Most impressive are the step wells. Immaculate squares, constructed with vertical sides and narrow stone steps running down each wall, they collect the monsoon torrents, the steps making the water accessible for drinking and bathing regardless of the depth. The water at the bottom – for most are empty with deeply cracked beds – can only be described as British Racing Green. Frogs multiply and somehow fish have found their way into them despite the elevation of over 1,200m. Monkeys sit on the steps enjoying the shade of the walls and the cooling waters. Their young frolic in the edges and adults use the steps as a springboard from which to leap the improbable distances to the branches that overhang the wells.
As with the Hall of Audience in the palace, this is no longer a human realm. A vast fortune could be spent to refurbish the fort and the crumbling palace and a magnificent hotel it would make. But it would probably detract from the eerie atmosphere of decay and fading majesty that the buildings project today, which paradoxically is both its strongest suit and the cause of its ultimate but none too imminent demise.
Before the end of the day we walked through the vibrant fruit market to the Nagar-Sagar or Queen’s Tank. A staggering 46m deep, it descends in perfect geometric order, ten stories below ground and looking down into it from behind the barriers induces more than a little internal tightening. Sadly it is a receptacle for rubbish or worse, as so many of the town’s numerous step wells are but it is no less awe inspiring for this disrespect.
The next day, after breakfast, a large white cow appeared at the door and stood in the opening for ten minutes. This, apparently, is not unusual for Bundi. Some chase them away but most reinforce the routine by feeding them in return for good karma. Old Daisy happily wrapped her blue tongue around half a loaf of bread before enthusiastically taking it from Clare’s slightly nervous hand. When her ruminations were over, Mukesh gently pushed her back into the street and she wandered off to complete her breakfast rounds at the other havelis in the street.

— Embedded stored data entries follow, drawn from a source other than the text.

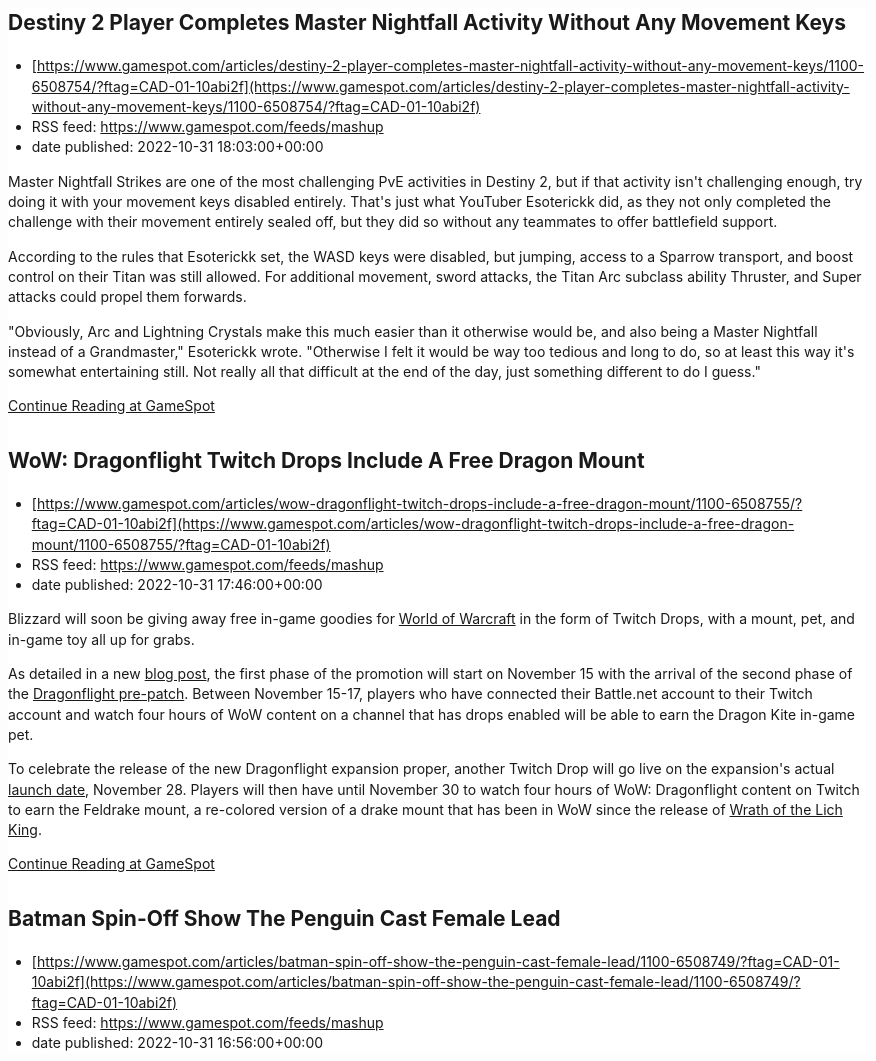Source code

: ## Destiny 2 Player Completes Master Nightfall Activity Without Any Movement Keys
 - [https://www.gamespot.com/articles/destiny-2-player-completes-master-nightfall-activity-without-any-movement-keys/1100-6508754/?ftag=CAD-01-10abi2f](https://www.gamespot.com/articles/destiny-2-player-completes-master-nightfall-activity-without-any-movement-keys/1100-6508754/?ftag=CAD-01-10abi2f)
 - RSS feed: https://www.gamespot.com/feeds/mashup
 - date published: 2022-10-31 18:03:00+00:00

<p>Master Nightfall Strikes are one of the most challenging PvE activities in Destiny 2, but if that activity isn't challenging enough, try doing it with your movement keys disabled entirely. That's just what YouTuber Esoterickk did, as they not only completed the challenge with their movement entirely sealed off, but they did so without any teammates to offer battlefield support.</p><p>According to the rules that Esoterickk set, the WASD keys were disabled, but jumping, access to a Sparrow transport, and boost control on their Titan was still allowed. For additional movement, sword attacks, the Titan Arc subclass ability Thruster, and Super attacks could propel them forwards.</p><div>          </div><p>"Obviously, Arc and Lightning Crystals make this much easier than it otherwise would be, and also being a Master Nightfall instead of a Grandmaster," Esoterickk wrote. "Otherwise I felt it would be way too tedious and long to do, so at least this way it's somewhat entertaining still. Not really all that difficult at the end of the day, just something different to do I guess."</p><a href="https://www.gamespot.com/articles/destiny-2-player-completes-master-nightfall-activity-without-any-movement-keys/1100-6508754/?ftag=CAD-01-10abi2f/">Continue Reading at GameSpot</a>

## WoW: Dragonflight Twitch Drops Include A Free Dragon Mount
 - [https://www.gamespot.com/articles/wow-dragonflight-twitch-drops-include-a-free-dragon-mount/1100-6508755/?ftag=CAD-01-10abi2f](https://www.gamespot.com/articles/wow-dragonflight-twitch-drops-include-a-free-dragon-mount/1100-6508755/?ftag=CAD-01-10abi2f)
 - RSS feed: https://www.gamespot.com/feeds/mashup
 - date published: 2022-10-31 17:46:00+00:00

<p>Blizzard will soon be giving away free in-game goodies for <a href="https://www.gamespot.com/games/world-of-warcraft/">World of Warcraft</a> in the form of Twitch Drops, with a mount, pet, and in-game toy all up for grabs.</p><p dir="ltr">As detailed in a new <a href="https://worldofwarcraft.com/en-us/news/23873861/dragonflight-twitch-drops-earn-rewards-watching-and-supporting-creators">blog post</a>, the first phase of the promotion will start on November 15 with the arrival of the second phase of the <a href="https://www.gamespot.com/articles/wow-dragonflight-pre-patch-will-come-in-two-phases-starting-oct-25/1100-6508381/">Dragonflight pre-patch</a>. Between November 15-17, players who have connected their Battle.net account to their Twitch account and watch four hours of WoW content on a channel that has drops enabled will be able to earn the Dragon Kite in-game pet.</p><p dir="ltr">To celebrate the release of the new Dragonflight expansion proper, another Twitch Drop will go live on the expansion's actual <a href="https://www.gamespot.com/articles/wow-dragonflight-is-officially-coming-november-28/1100-6507924/">launch date</a>, November 28. Players will then have until November 30 to watch four hours of WoW: Dragonflight content on Twitch to earn the Feldrake mount, a re-colored version of a drake mount that has been in WoW since the release of <a href="https://www.gamespot.com/articles/wow-wrath-of-the-lich-king-classic-devs-talk-server-woes-the-dungeon-finder-debate-and-heroic-dungeons/1100-6507788/">Wrath of the Lich King</a>.</p><a href="https://www.gamespot.com/articles/wow-dragonflight-twitch-drops-include-a-free-dragon-mount/1100-6508755/?ftag=CAD-01-10abi2f/">Continue Reading at GameSpot</a>

## Batman Spin-Off Show The Penguin Cast Female Lead
 - [https://www.gamespot.com/articles/batman-spin-off-show-the-penguin-cast-female-lead/1100-6508749/?ftag=CAD-01-10abi2f](https://www.gamespot.com/articles/batman-spin-off-show-the-penguin-cast-female-lead/1100-6508749/?ftag=CAD-01-10abi2f)
 - RSS feed: https://www.gamespot.com/feeds/mashup
 - date published: 2022-10-31 16:56:00+00:00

The motorbike milkmen made their rounds all day, decanting milk from the giant brass containers that are chained to their rear pannier and crying that indecipherable call common to newspaper sellers and rag and bone men the world over..

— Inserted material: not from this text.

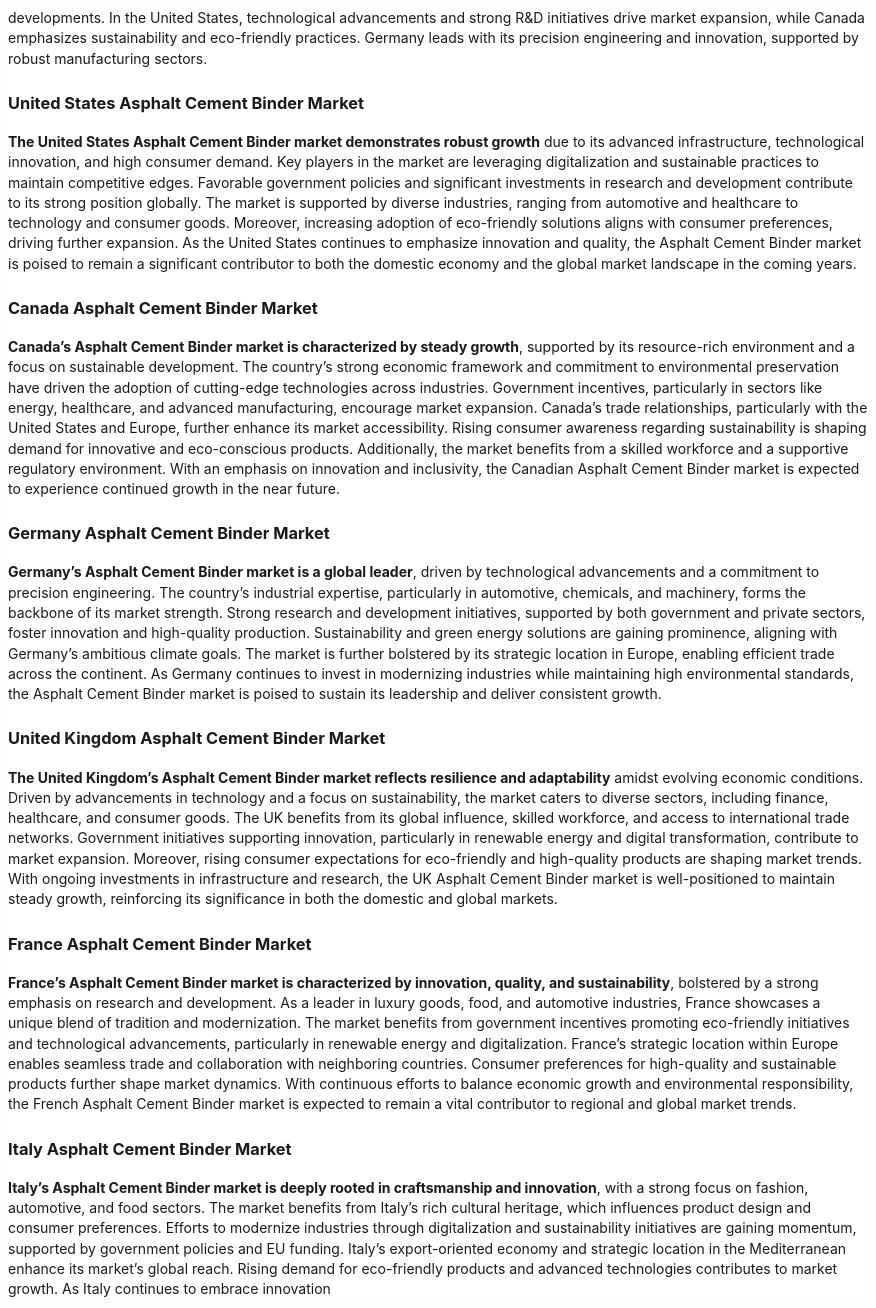 developments. In the United States, technological advancements and strong R&amp;D initiatives drive market expansion, while Canada emphasizes sustainability and eco-friendly practices. Germany leads with its precision engineering and innovation, supported by robust manufacturing sectors.</span></em></p></blockquote><h3><strong>United States Asphalt Cement Binder Market</strong></h3><p><strong>The United States Asphalt Cement Binder market demonstrates robust growth</strong> due to its advanced infrastructure, technological innovation, and high consumer demand. Key players in the market are leveraging digitalization and sustainable practices to maintain competitive edges. Favorable government policies and significant investments in research and development contribute to its strong position globally. The market is supported by diverse industries, ranging from automotive and healthcare to technology and consumer goods. Moreover, increasing adoption of eco-friendly solutions aligns with consumer preferences, driving further expansion. As the United States continues to emphasize innovation and quality, the Asphalt Cement Binder market is poised to remain a significant contributor to both the domestic economy and the global market landscape in the coming years.</p><h3><strong>Canada Asphalt Cement Binder Market</strong></h3><p><strong>Canada&rsquo;s Asphalt Cement Binder market is characterized by steady growth</strong>, supported by its resource-rich environment and a focus on sustainable development. The country&rsquo;s strong economic framework and commitment to environmental preservation have driven the adoption of cutting-edge technologies across industries. Government incentives, particularly in sectors like energy, healthcare, and advanced manufacturing, encourage market expansion. Canada&rsquo;s trade relationships, particularly with the United States and Europe, further enhance its market accessibility. Rising consumer awareness regarding sustainability is shaping demand for innovative and eco-conscious products. Additionally, the market benefits from a skilled workforce and a supportive regulatory environment. With an emphasis on innovation and inclusivity, the Canadian Asphalt Cement Binder market is expected to experience continued growth in the near future.</p><h3><strong>Germany Asphalt Cement Binder Market</strong></h3><p><strong>Germany&rsquo;s Asphalt Cement Binder market is a global leader</strong>, driven by technological advancements and a commitment to precision engineering. The country&rsquo;s industrial expertise, particularly in automotive, chemicals, and machinery, forms the backbone of its market strength. Strong research and development initiatives, supported by both government and private sectors, foster innovation and high-quality production. Sustainability and green energy solutions are gaining prominence, aligning with Germany&rsquo;s ambitious climate goals. The market is further bolstered by its strategic location in Europe, enabling efficient trade across the continent. As Germany continues to invest in modernizing industries while maintaining high environmental standards, the Asphalt Cement Binder market is poised to sustain its leadership and deliver consistent growth.</p><h3><strong>United Kingdom Asphalt Cement Binder Market</strong></h3><p><strong>The United Kingdom&rsquo;s Asphalt Cement Binder market reflects resilience and adaptability</strong> amidst evolving economic conditions. Driven by advancements in technology and a focus on sustainability, the market caters to diverse sectors, including finance, healthcare, and consumer goods. The UK benefits from its global influence, skilled workforce, and access to international trade networks. Government initiatives supporting innovation, particularly in renewable energy and digital transformation, contribute to market expansion. Moreover, rising consumer expectations for eco-friendly and high-quality products are shaping market trends. With ongoing investments in infrastructure and research, the UK Asphalt Cement Binder market is well-positioned to maintain steady growth, reinforcing its significance in both the domestic and global markets.</p><h3><strong>France Asphalt Cement Binder Market</strong></h3><p><strong>France&rsquo;s Asphalt Cement Binder market is characterized by innovation, quality, and sustainability</strong>, bolstered by a strong emphasis on research and development. As a leader in luxury goods, food, and automotive industries, France showcases a unique blend of tradition and modernization. The market benefits from government incentives promoting eco-friendly initiatives and technological advancements, particularly in renewable energy and digitalization. France&rsquo;s strategic location within Europe enables seamless trade and collaboration with neighboring countries. Consumer preferences for high-quality and sustainable products further shape market dynamics. With continuous efforts to balance economic growth and environmental responsibility, the French Asphalt Cement Binder market is expected to remain a vital contributor to regional and global market trends.</p><h3><strong>Italy Asphalt Cement Binder Market</strong></h3><p><strong>Italy&rsquo;s Asphalt Cement Binder market is deeply rooted in craftsmanship and innovation</strong>, with a strong focus on fashion, automotive, and food sectors. The market benefits from Italy&rsquo;s rich cultural heritage, which influences product design and consumer preferences. Efforts to modernize industries through digitalization and sustainability initiatives are gaining momentum, supported by government policies and EU funding. Italy&rsquo;s export-oriented economy and strategic location in the Mediterranean enhance its market&rsquo;s global reach. Rising demand for eco-friendly products and advanced technologies contributes to market growth. As Italy continues to embrace innovation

After breakfast I experienced the first symptoms of an overheating brain. I proved spectacularly incapable of persuading the taxi driver that we did want to go where we said we wanted to go and not where he wanted to take us. I should have walked away sooner- and I have a vague recollection of Clare tugging at my shirt sleeve at one point – but by this time the red mist had descended. The incessant blaring of the high pressure air-horns favoured by Rajasthani drivers was making my ears ring and ratcheted up my brain temperature by degrees until my eyes were hard boiled. Eventually Clare led me away. Somewhere between the madness overwhelming me and the lifeless body of Mr Taxi falling limply to the floor, I regained my composure sufficiently to take my medicine and submit voluntarily to the strait jacket.
Opting instead for a tuk-tuk, the delightful Raj ferried us first to Kipling’s out of town retreat where he wrote some of ‘Kim’ and the denouement of ‘The Jungle Book’, inspired by the tigers that roamed the hills in those days.
After this we peeked over the wall at the magnificent cupola laden Sarg Bagh mausoleums where the ashes of twelve of Bundi’s maharajas are interred.We couldn't get in because the gate was locked. Raj explained that government officers employed to administer monuments have a two tier hierarchy all of their own. City monuments pay 135 rupees per day. In the country it is a measly 55 rupees.
Not enough, apparently, to get the key holder out of bed today.
Not enough, apparently, to get the key holder out of bed today.